▶ [SUPPLIED PASSAGE]:

-- Start --

The collapse of complex systems is actually predicated on the idea that the systems would mutually reinforce each other’s failures. This is now plain to see as the collapse of banking (that is, of both lending and debt service), has led to the collapse of commerce and manufacturing. The next systems to go will probably be farming, transportation, and the oil markets themselves (which constitute the system for allocating and distributing world energy resources). As these things seize up, the final system to go will be governance, at least at the highest levels.

If we’re really lucky, human affairs will eventually reorganize at a lower scale of activity, governance, civility, and economy. Every week, the failure to recognize the nature of our predicament thrusts us further into the uncharted territory of hardship. The task of government right now is not to prop up doomed systems at their current scales of failure, but to prepare the public to rebuild our systems at smaller scales.

The net effect of the failures in banking is that a lot of people have less money than they expected they would have a year ago. This is bad enough, given our habits and practices of modern life. But what happens when farming collapses? The prospect for that is closer than most of us might realize. The way we produce our food has been organized at a scale that has ruinous consequences, not least its addiction to capital. Now that banking is in collapse, capital will be extremely scarce. Nobody in the cities reads farm news, or listens to farm reports on the radio. Guess what, though: we are entering the planting season. It will be interesting to learn how many farmers “out there” in the Cheeze Doodle belt are not able to secure loans for this year’s crop.

My guess is that the disorder in agriculture will be pretty severe this year, especially since some of the world’s most productive places – California, northern China, Argentina, the Australian grain belt – are caught in extremes of drought on top of capital shortages. If the U.S. government is going to try to make remedial policy for anything, it better start with agriculture, to promote local, smaller-scaled farming using methods that are much less dependent on oil byproducts and capital injections.

This will, of course, require a re-allocation of lands suitable for growing food. Our real estate market mechanisms could conceivably enable this to happen, but not without a coherent consensus that it is imperative to do so. If agribusiness as currently practiced doesn’t founder on capital shortages, it will surely collapse on disruptions in the oil markets. President Obama at least made a start in the right direction by proposing to eliminate further subsidies to farmers above the $250,000 level. But the situation is really more acute. Surely the US Department of Agriculture already knows about it, but the public may not be interested until the shelves in the Piggly-Wiggly are bare – and then, of course, they’ll go crazy.

-- End --

▶ [COMPLETE THE FOLLOWING]:
1: The passage on collapsing systems names several of the world's most productive places that are caught in extremes of drought. List each one.
2: Duplicate the passage on collapsing systems word for word from "My guess is" up to and including "and capital injections.".
Base your answers solely on the passage on collapsing systems.

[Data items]
-- Start --

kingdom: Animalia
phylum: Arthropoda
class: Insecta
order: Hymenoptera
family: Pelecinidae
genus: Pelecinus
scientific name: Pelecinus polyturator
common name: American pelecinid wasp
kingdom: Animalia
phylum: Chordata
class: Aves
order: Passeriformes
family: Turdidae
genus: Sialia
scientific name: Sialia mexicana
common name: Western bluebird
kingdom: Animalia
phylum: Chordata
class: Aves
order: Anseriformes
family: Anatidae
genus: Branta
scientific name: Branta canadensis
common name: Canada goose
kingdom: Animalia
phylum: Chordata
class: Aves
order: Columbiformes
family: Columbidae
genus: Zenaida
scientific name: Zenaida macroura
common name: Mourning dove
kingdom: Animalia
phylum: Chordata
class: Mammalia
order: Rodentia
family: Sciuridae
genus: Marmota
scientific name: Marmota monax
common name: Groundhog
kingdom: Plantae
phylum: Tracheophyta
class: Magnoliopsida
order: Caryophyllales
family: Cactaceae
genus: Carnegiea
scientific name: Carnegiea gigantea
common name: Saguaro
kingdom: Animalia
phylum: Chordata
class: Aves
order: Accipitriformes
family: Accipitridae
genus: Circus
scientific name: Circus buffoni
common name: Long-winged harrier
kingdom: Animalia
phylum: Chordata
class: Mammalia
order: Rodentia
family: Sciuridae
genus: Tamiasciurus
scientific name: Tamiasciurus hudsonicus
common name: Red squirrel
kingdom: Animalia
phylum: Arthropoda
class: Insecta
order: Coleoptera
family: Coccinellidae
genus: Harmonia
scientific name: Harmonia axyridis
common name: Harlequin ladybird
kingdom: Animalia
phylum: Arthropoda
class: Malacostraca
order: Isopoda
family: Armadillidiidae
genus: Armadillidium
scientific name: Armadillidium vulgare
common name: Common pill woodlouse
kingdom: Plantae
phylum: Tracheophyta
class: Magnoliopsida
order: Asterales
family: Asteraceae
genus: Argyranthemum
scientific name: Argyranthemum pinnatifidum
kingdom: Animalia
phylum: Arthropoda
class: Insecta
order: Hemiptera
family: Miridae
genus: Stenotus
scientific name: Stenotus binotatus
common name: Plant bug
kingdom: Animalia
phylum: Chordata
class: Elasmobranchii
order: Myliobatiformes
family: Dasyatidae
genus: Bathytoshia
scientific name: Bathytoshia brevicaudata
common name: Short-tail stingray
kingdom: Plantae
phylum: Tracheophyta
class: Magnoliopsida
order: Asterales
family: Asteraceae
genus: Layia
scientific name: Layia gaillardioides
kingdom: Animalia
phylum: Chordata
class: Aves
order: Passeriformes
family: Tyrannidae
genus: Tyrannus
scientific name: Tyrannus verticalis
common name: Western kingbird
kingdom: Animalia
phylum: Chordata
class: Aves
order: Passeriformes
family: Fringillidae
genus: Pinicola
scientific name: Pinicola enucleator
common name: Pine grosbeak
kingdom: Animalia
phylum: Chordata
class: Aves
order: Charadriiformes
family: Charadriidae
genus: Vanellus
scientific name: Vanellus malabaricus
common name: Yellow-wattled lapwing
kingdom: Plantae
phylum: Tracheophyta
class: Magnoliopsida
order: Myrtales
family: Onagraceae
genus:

-- End --

▶ [ANSWERS BY TASK]:
1: California, northern China, Argentina, the Australian grain belt

2:
My guess is that the disorder in agriculture will be pretty severe this year, especially since some of the world’s most productive places – California, northern China, Argentina, the Australian grain belt – are caught in extremes of drought on top of capital shortages. If the U.S. government is going to try to make remedial policy for anything, it better start with agriculture, to promote local, smaller-scaled farming using methods that are much less dependent on oil byproducts and capital injections.